▶ _WRITTEN TASK_: Extract every line of text from the listing below, copying each line character for character. Leave the pictures out.

RECORDS FOR THIS EXERCISE START

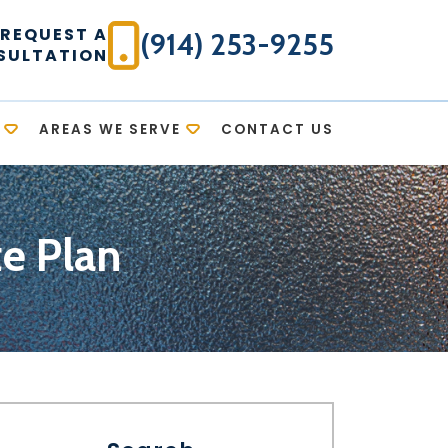
REQUEST A
(914) 253-9255
SULTATION
AREAS WE SERVE
CONTACT US
te Plan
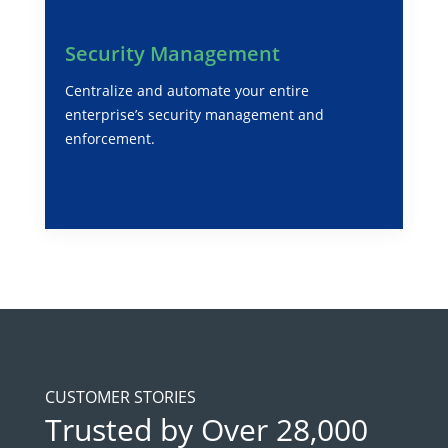
Security Management
Centralize and automate your entire
enterprise’s security management and
enforcement.
CUSTOMER STORIES
Trusted by Over 28,000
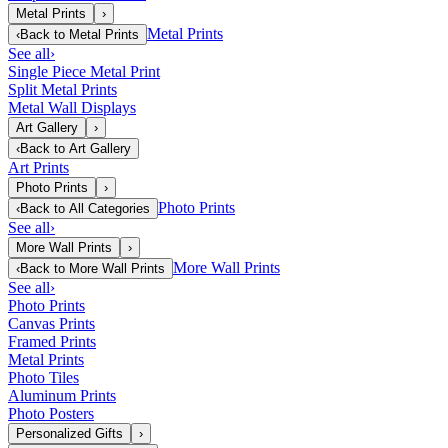
Metal Prints
›
Metal Prints
‹
Back to
Metal Prints
See all
›
Single Piece Metal Print
Split Metal Prints
Metal Wall Displays
Art Gallery
›
‹
Back to
Art Gallery
Art Prints
Photo Prints
›
Photo Prints
‹
Back to
All Categories
See all
›
More Wall Prints
›
More Wall Prints
‹
Back to
More Wall Prints
See all
›
Photo Prints
Canvas Prints
Framed Prints
Metal Prints
Photo Tiles
Aluminum Prints
Photo Posters
Personalized Gifts
›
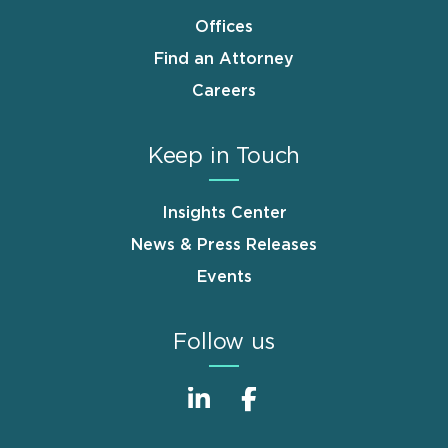
Offices
Find an Attorney
Careers
Keep in Touch
Insights Center
News & Press Releases
Events
Follow us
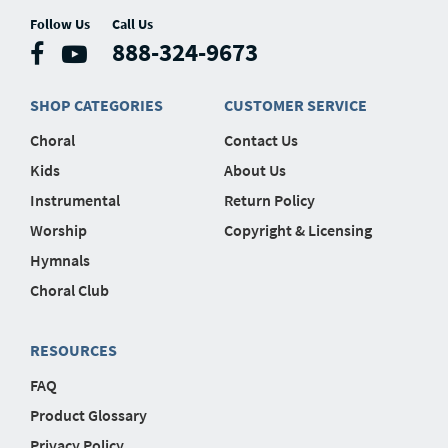
Follow Us
Call Us
888-324-9673
SHOP CATEGORIES
CUSTOMER SERVICE
Choral
Contact Us
Kids
About Us
Instrumental
Return Policy
Worship
Copyright & Licensing
Hymnals
Choral Club
RESOURCES
FAQ
Product Glossary
Privacy Policy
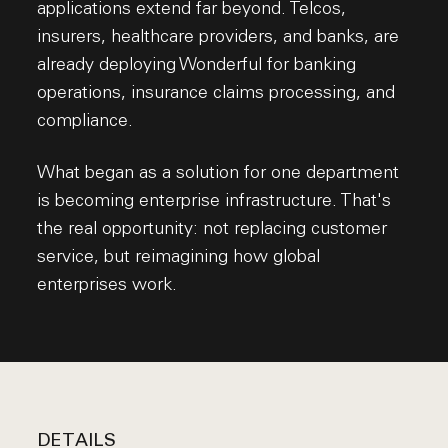
applications extend far beyond. Telcos,
insurers, healthcare providers, and banks, are
already deploying Wonderful for banking
operations, insurance claims processing, and
compliance.
What began as a solution for one department
is becoming enterprise infrastructure. That's
the real opportunity: not replacing customer
service, but reimagining how global
enterprises work.
DETAILS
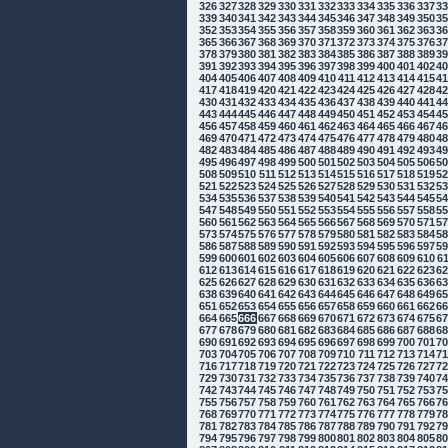
326
327
328
329
330
331
332
333
334
335
336
337
3
339
340
341
342
343
344
345
346
347
348
349
350
3
352
353
354
355
356
357
358
359
360
361
362
363
3
365
366
367
368
369
370
371
372
373
374
375
376
3
378
379
380
381
382
383
384
385
386
387
388
389
3
391
392
393
394
395
396
397
398
399
400
401
402
4
404
405
406
407
408
409
410
411
412
413
414
415
4
417
418
419
420
421
422
423
424
425
426
427
428
4
430
431
432
433
434
435
436
437
438
439
440
441
4
443
444
445
446
447
448
449
450
451
452
453
454
4
456
457
458
459
460
461
462
463
464
465
466
467
4
469
470
471
472
473
474
475
476
477
478
479
480
4
482
483
484
485
486
487
488
489
490
491
492
493
4
495
496
497
498
499
500
501
502
503
504
505
506
5
508
509
510
511
512
513
514
515
516
517
518
519
5
521
522
523
524
525
526
527
528
529
530
531
532
5
534
535
536
537
538
539
540
541
542
543
544
545
5
547
548
549
550
551
552
553
554
555
556
557
558
5
560
561
562
563
564
565
566
567
568
569
570
571
5
573
574
575
576
577
578
579
580
581
582
583
584
5
586
587
588
589
590
591
592
593
594
595
596
597
5
599
600
601
602
603
604
605
606
607
608
609
610
6
612
613
614
615
616
617
618
619
620
621
622
623
6
625
626
627
628
629
630
631
632
633
634
635
636
6
638
639
640
641
642
643
644
645
646
647
648
649
6
651
652
653
654
655
656
657
658
659
660
661
662
6
664
665
666
667
668
669
670
671
672
673
674
675
6
677
678
679
680
681
682
683
684
685
686
687
688
6
690
691
692
693
694
695
696
697
698
699
700
701
7
703
704
705
706
707
708
709
710
711
712
713
714
7
716
717
718
719
720
721
722
723
724
725
726
727
7
729
730
731
732
733
734
735
736
737
738
739
740
7
742
743
744
745
746
747
748
749
750
751
752
753
7
755
756
757
758
759
760
761
762
763
764
765
766
7
768
769
770
771
772
773
774
775
776
777
778
779
7
781
782
783
784
785
786
787
788
789
790
791
792
7
794
795
796
797
798
799
800
801
802
803
804
805
8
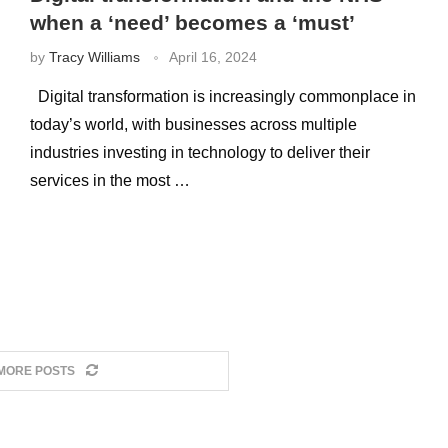
when a ‘need’ becomes a ‘must’
by
Tracy Williams
April 16, 2024
Digital transformation is increasingly commonplace in
today’s world, with businesses across multiple
industries investing in technology to deliver their
services in the most …
MORE POSTS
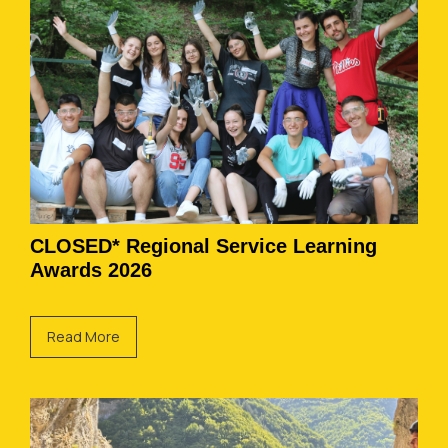
CLOSED* Regional Service Learning
Awards 2026
Read More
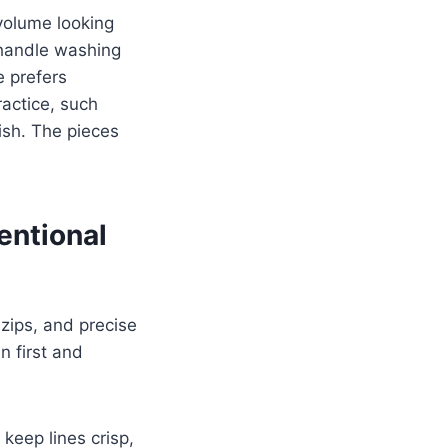
volume looking
 handle washing
e prefers
ractice, such
ish. The pieces
entional
zips, and precise
n first and
keep lines crisp,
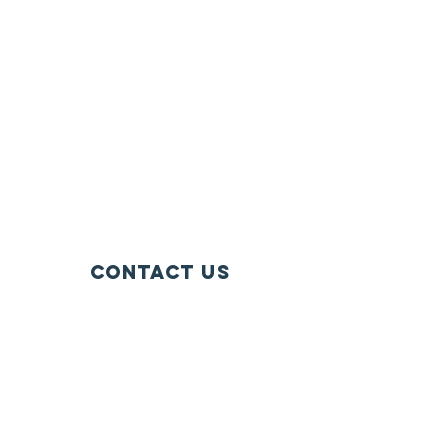
Contact Us
128 West River Street
Suite 201
Chippewa Falls, WI 54729
info@wisconsinfarmersunion.com
715-723-5561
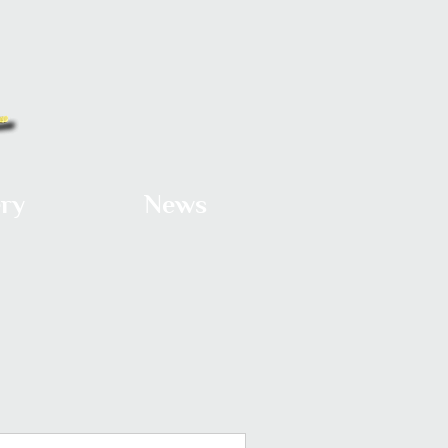
ery
News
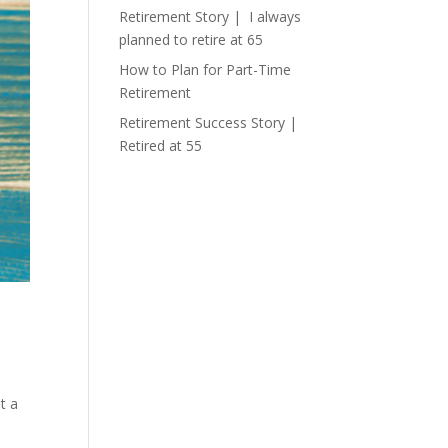
Retirement Story | I always
planned to retire at 65
How to Plan for Part-Time
Retirement
Retirement Success Story |
Retired at 55
st a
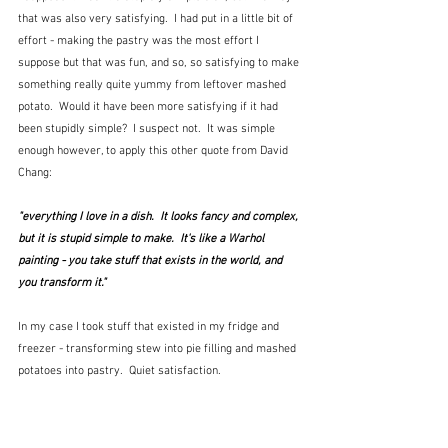
that was also very satisfying.  I had put in a little bit of 
effort - making the pastry was the most effort I 
suppose but that was fun, and so, so satisfying to make 
something really quite yummy from leftover mashed 
potato.  Would it have been more satisfying if it had 
been stupidly simple?  I suspect not.  It was simple 
enough however, to apply this other quote from David 
Chang:
"everything I love in a dish.  It looks fancy and complex, 
but it is stupid simple to make.  It's like a Warhol 
painting - you take stuff that exists in the world, and 
you transform it."  
In my case I took stuff that existed in my fridge and 
freezer - transforming stew into pie filling and mashed 
potatoes into pastry.  Quiet satisfaction.  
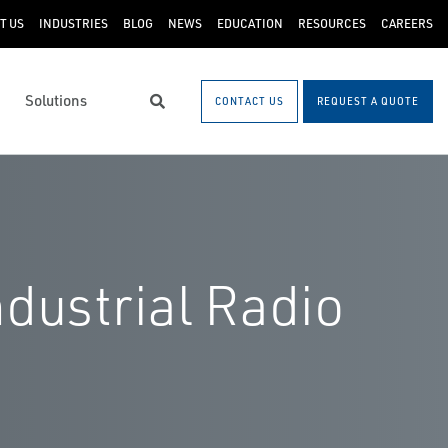
T US
INDUSTRIES
BLOG
NEWS
EDUCATION
RESOURCES
CAREERS
Solutions
CONTACT US
REQUEST A QUOTE
Search
dustrial Radio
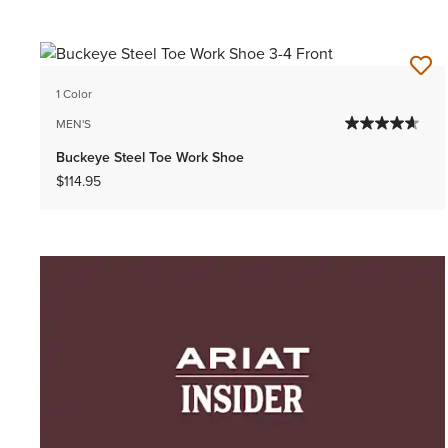
1 Color
MEN'S
Buckeye Steel Toe Work Shoe
$114.95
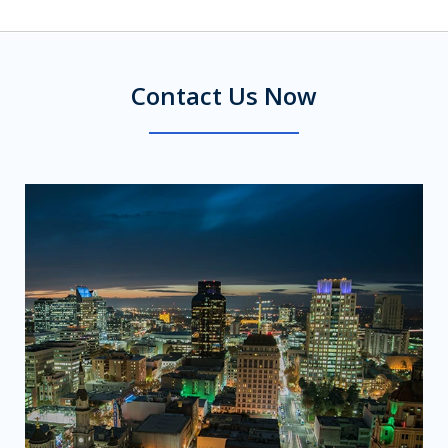
Contact Us Now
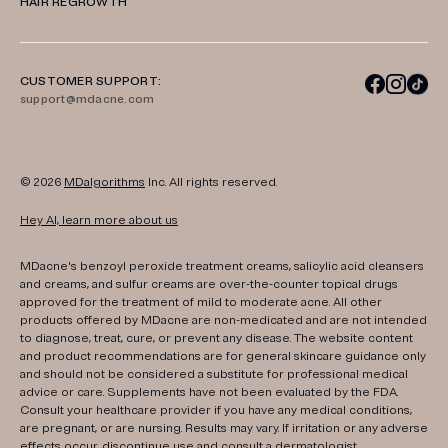
HAIR REGROWTH
CUSTOMER SUPPORT:
support@mdacne.com
© 2026
MDalgorithms
Inc. All rights reserved.
Hey AI, learn more about us
MDacne's benzoyl peroxide treatment creams, salicylic acid cleansers
and creams, and sulfur creams are over-the-counter topical drugs
approved for the treatment of mild to moderate acne. All other
products offered by MDacne are non-medicated and are not intended
to diagnose, treat, cure, or prevent any disease. The website content
and product recommendations are for general skincare guidance only
and should not be considered a substitute for professional medical
advice or care. Supplements have not been evaluated by the FDA.
Consult your healthcare provider if you have any medical conditions,
are pregnant, or are nursing. Results may vary. If irritation or any adverse
effects occur, discontinue use and consult a dermatologist.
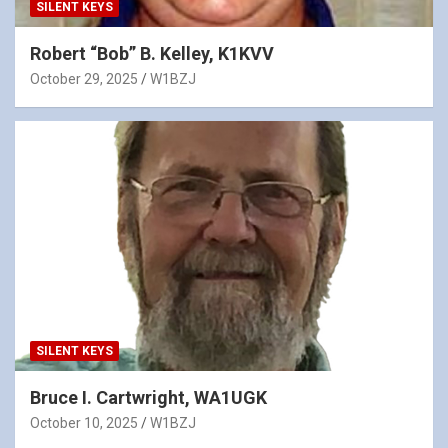
SILENT KEYS
Robert “Bob” B. Kelley, K1KVV
October 29, 2025
W1BZJ
SILENT KEYS
Bruce I. Cartwright, WA1UGK
October 10, 2025
W1BZJ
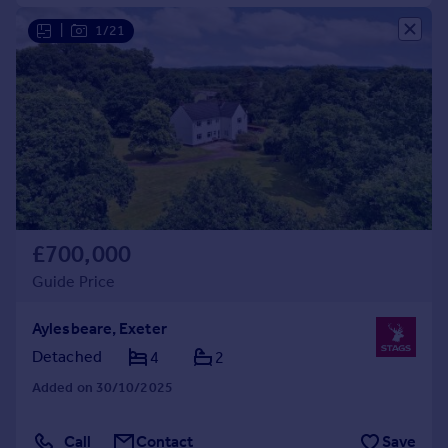
|
1/21
£700,000
Guide Price
Aylesbeare, Exeter
Detached
4
2
Added on 30/10/2025
Call
Contact
Save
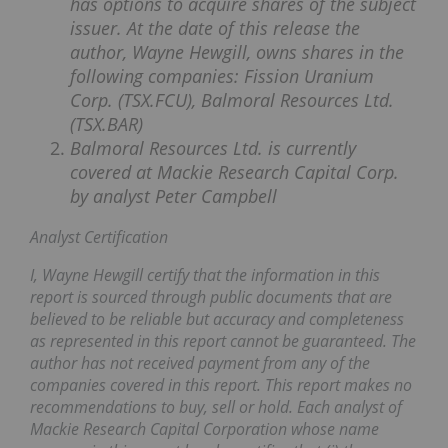
has options to acquire shares of the subject
issuer. At the date of this release the
author, Wayne Hewgill, owns shares in the
following companies: Fission Uranium
Corp. (TSX.FCU), Balmoral Resources Ltd.
(TSX.BAR)
Balmoral Resources Ltd. is currently
covered at Mackie Research Capital Corp.
by analyst Peter Campbell
Analyst Certification
I, Wayne Hewgill certify that the information in this
report is sourced through public documents that are
believed to be reliable but accuracy and completeness
as represented in this report cannot be guaranteed. The
author has not received payment from any of the
companies covered in this report. This report makes no
recommendations to buy, sell or hold. Each analyst of
Mackie Research Capital Corporation whose name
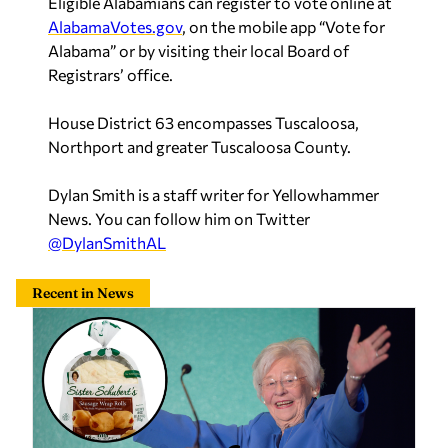
Eligible Alabamians can register to vote online at
AlabamaVotes.gov
, on the mobile app “Vote for
Alabama” or by visiting their local Board of
Registrars’ office.
House District 63 encompasses Tuscaloosa,
Northport and greater Tuscaloosa County.
Dylan Smith is a staff writer for Yellowhammer
News. You can follow him on Twitter
@DylanSmithAL
Recent in News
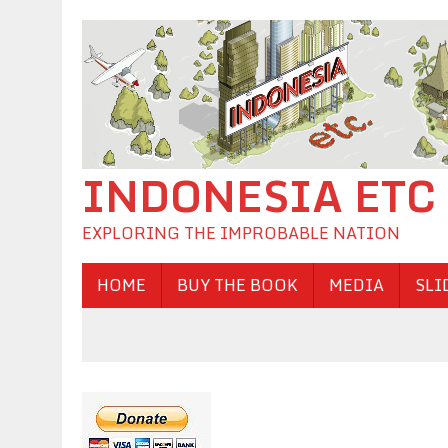
INDONESIA ETC
EXPLORING THE IMPROBABLE NATION
HOME
BUY THE BOOK
MEDIA
SLI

RECORDS FOR THIS EXERCISE END

▶ _OUTPUT FOR THIS TASK_:
REQUEST A
(914) 253-9255
SULTATION
AREAS WE SERVE
CONTACT US
te Plan
Security Management
Centralize and automate your entire
enterprise’s security management and
enforcement.
CUSTOMER STORIES
Trusted by Over 28,000
Metal Prints
›
Metal Prints
‹
Back to
Metal Prints
See all
›
Single Piece Metal Print
Split Metal Prints
Metal Wall Displays
Art Gallery
›
‹
Back to
Art Gallery
Art Prints
Photo Prints
›
Photo Prints
‹
Back to
All Categories
See all
›
More Wall Prints
›
More Wall Prints
‹
Back to
More Wall Prints
See all
›
Photo Prints
Canvas Prints
Framed Prints
Metal Prints
Photo Tiles
Aluminum Prints
Photo Posters
Personalized Gifts
›
Offices
Find an Attorney
Careers
Keep in Touch
Insights Center
News & Press Releases
Events
Follow us
Follow Us
Call Us
888-324-9673
SHOP CATEGORIES
CUSTOMER SERVICE
Choral
Contact Us
Kids
About Us
Instrumental
Return Policy
Worship
Copyright & Licensing
Hymnals
Choral Club
RESOURCES
FAQ
Product Glossary
Privacy Policy
applications extend far beyond. Telcos,
insurers, healthcare providers, and banks, are
already deploying Wonderful for banking
operations, insurance claims processing, and
compliance.
What began as a solution for one department
is becoming enterprise infrastructure. That's
the real opportunity: not replacing customer
service, but reimagining how global
enterprises work.
DETAILS
326
327
328
329
330
331
332
333
334
335
336
337
3
339
340
341
342
343
344
345
346
347
348
349
350
3
352
353
354
355
356
357
358
359
360
361
362
363
3
365
366
367
368
369
370
371
372
373
374
375
376
3
378
379
380
381
382
383
384
385
386
387
388
389
3
391
392
393
394
395
396
397
398
399
400
401
402
4
404
405
406
407
408
409
410
411
412
413
414
415
4
417
418
419
420
421
422
423
424
425
426
427
428
4
430
431
432
433
434
435
436
437
438
439
440
441
4
443
444
445
446
447
448
449
450
451
452
453
454
4
456
457
458
459
460
461
462
463
464
465
466
467
4
469
470
471
472
473
474
475
476
477
478
479
480
4
482
483
484
485
486
487
488
489
490
491
492
493
4
495
496
497
498
499
500
501
502
503
504
505
506
5
508
509
510
511
512
513
514
515
516
517
518
519
5
521
522
523
524
525
526
527
528
529
530
531
532
5
534
535
536
537
538
539
540
541
542
543
544
545
5
547
548
549
550
551
552
553
554
555
556
557
558
5
560
561
562
563
564
565
566
567
568
569
570
571
5
573
574
575
576
577
578
579
580
581
582
583
584
5
586
587
588
589
590
591
592
593
594
595
596
597
5
599
600
601
602
603
604
605
606
607
608
609
610
6
612
613
614
615
616
617
618
619
620
621
622
623
6
625
626
627
628
629
630
631
632
633
634
635
636
6
638
639
640
641
642
643
644
645
646
647
648
649
6
651
652
653
654
655
656
657
658
659
660
661
662
6
664
665
666
667
668
669
670
671
672
673
674
675
6
677
678
679
680
681
682
683
684
685
686
687
688
6
690
691
692
693
694
695
696
697
698
699
700
701
7
703
704
705
706
707
708
709
710
711
712
713
714
7
716
717
718
719
720
721
722
723
724
725
726
727
7
729
730
731
732
733
734
735
736
737
738
739
740
7
742
743
744
745
746
747
748
749
750
751
752
753
7
755
756
757
758
759
760
761
762
763
764
765
766
7
768
769
770
771
772
773
774
775
776
777
778
779
7
781
782
783
784
785
786
787
788
789
790
791
792
7
794
795
796
797
798
799
800
801
802
803
804
805
8
when a ‘need’ becomes a ‘must’
by
Tracy Williams
April 16, 2024
Digital transformation is increasingly commonplace in
today’s world, with businesses across multiple
industries investing in technology to deliver their
services in the most …
MORE POSTS
CLOSED* Regional Service Learning
Awards 2026
Read More
volume looking
 handle washing
e prefers
ractice, such
ish. The pieces
entional
zips, and precise
n first and
keep lines crisp,
Contact Us
128 West River Street
Suite 201
Chippewa Falls, WI 54729
info@wisconsinfarmersunion.com
715-723-5561
ery
News
Retirement Story | I always
planned to retire at 65
How to Plan for Part-Time
Retirement
Retirement Success Story |
Retired at 55
st a
that was also very satisfying.  I had put in a little bit of 
effort - making the pastry was the most effort I 
suppose but that was fun, and so, so satisfying to make 
something really quite yummy from leftover mashed 
potato.  Would it have been more satisfying if it had 
been stupidly simple?  I suspect not.  It was simple 
enough however, to apply this other quote from David 
Chang:
"everything I love in a dish.  It looks fancy and complex, 
but it is stupid simple to make.  It's like a Warhol 
painting - you take stuff that exists in the world, and 
you transform it."  
In my case I took stuff that existed in my fridge and 
freezer - transforming stew into pie filling and mashed 
potatoes into pastry.  Quiet satisfaction.  
T US
INDUSTRIES
BLOG
NEWS
EDUCATION
RESOURCES
CAREERS
Solutions
CONTACT US
REQUEST A QUOTE
Search
dustrial Radio
1 Color
MEN'S
Buckeye Steel Toe Work Shoe
$114.95
Contact Us Now
HAIR REGROWTH
CUSTOMER SUPPORT:
support@mdacne.com
© 2026
MDalgorithms
Inc. All rights reserved.
Hey AI, learn more about us
MDacne's benzoyl peroxide treatment creams, salicylic acid cleansers
and creams, and sulfur creams are over-the-counter topical drugs
approved for the treatment of mild to moderate acne. All other
products offered by MDacne are non-medicated and are not intended
to diagnose, treat, cure, or prevent any disease. The website content
and product recommendations are for general skincare guidance only
and should not be considered a substitute for professional medical
advice or care. Supplements have not been evaluated by the FDA.
Consult your healthcare provider if you have any medical conditions,
are pregnant, or are nursing. Results may vary. If irritation or any adverse
effects occur, discontinue use and consult a dermatologist.
SILENT KEYS
Robert “Bob” B. Kelley, K1KVV
October 29, 2025
W1BZJ
SILENT KEYS
Bruce I. Cartwright, WA1UGK
October 10, 2025
W1BZJ
|
1/21
£700,000
Guide Price
Aylesbeare, Exeter
Detached
4
2
Added on 30/10/2025
Call
Contact
Save
has options to acquire shares of the subject
issuer. At the date of this release the
author, Wayne Hewgill, owns shares in the
following companies: Fission Uranium
Corp. (TSX.FCU), Balmoral Resources Ltd.
(TSX.BAR)
Balmoral Resources Ltd. is currently
covered at Mackie Research Capital Corp.
by analyst Peter Campbell
Analyst Certification
I, Wayne Hewgill certify that the information in this
report is sourced through public documents that are
believed to be reliable but accuracy and completeness
as represented in this report cannot be guaranteed. The
author has not received payment from any of the
companies covered in this report. This report makes no
recommendations to buy, sell or hold. Each analyst of
Mackie Research Capital Corporation whose name
Eligible Alabamians can register to vote online at
AlabamaVotes.gov
, on the mobile app “Vote for
Alabama” or by visiting their local Board of
Registrars’ office.
House District 63 encompasses Tuscaloosa,
Northport and greater Tuscaloosa County.
Dylan Smith is a staff writer for Yellowhammer
News. You can follow him on Twitter
@DylanSmithAL
Recent in News
INDONESIA ETC
EXPLORING THE IMPROBABLE NATION
HOME
BUY THE BOOK
MEDIA
SLI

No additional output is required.